- What the exercise asks
In the listing, find every line that has the string "pyautogui" and copy it.
[[ Records provided, beginning ]]
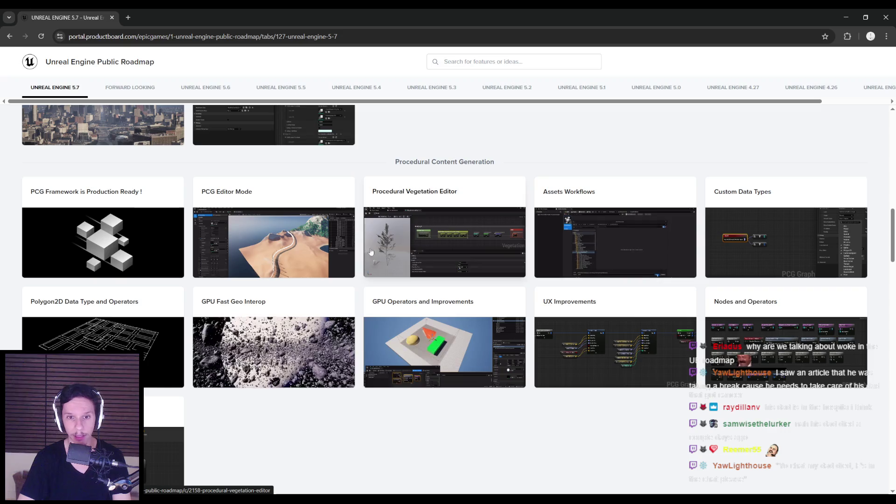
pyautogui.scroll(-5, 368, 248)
[[ Records provided, end ]]
[[ Records provided, beginning ]]
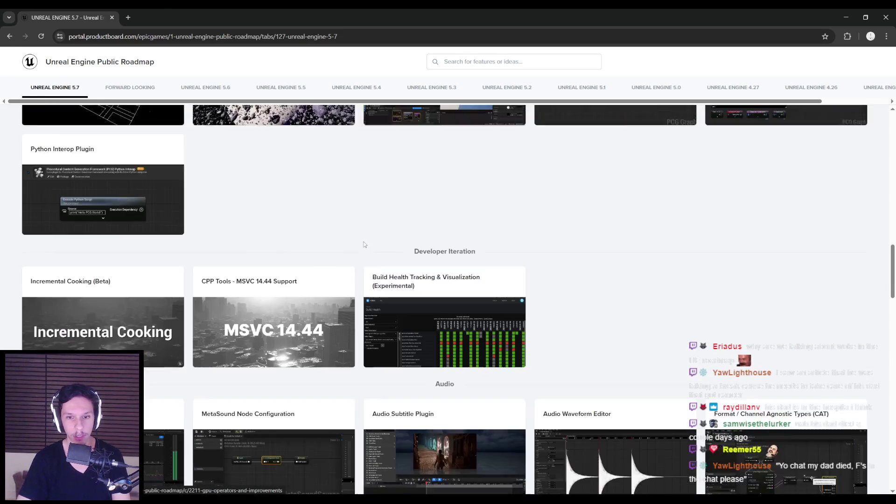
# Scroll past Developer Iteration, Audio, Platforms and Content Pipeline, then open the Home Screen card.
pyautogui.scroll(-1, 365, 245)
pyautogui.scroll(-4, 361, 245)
[[ Records provided, end ]]
- Written response
pyautogui.scroll(-5, 368, 248)
pyautogui.scroll(-1, 365, 245)
pyautogui.scroll(-4, 361, 245)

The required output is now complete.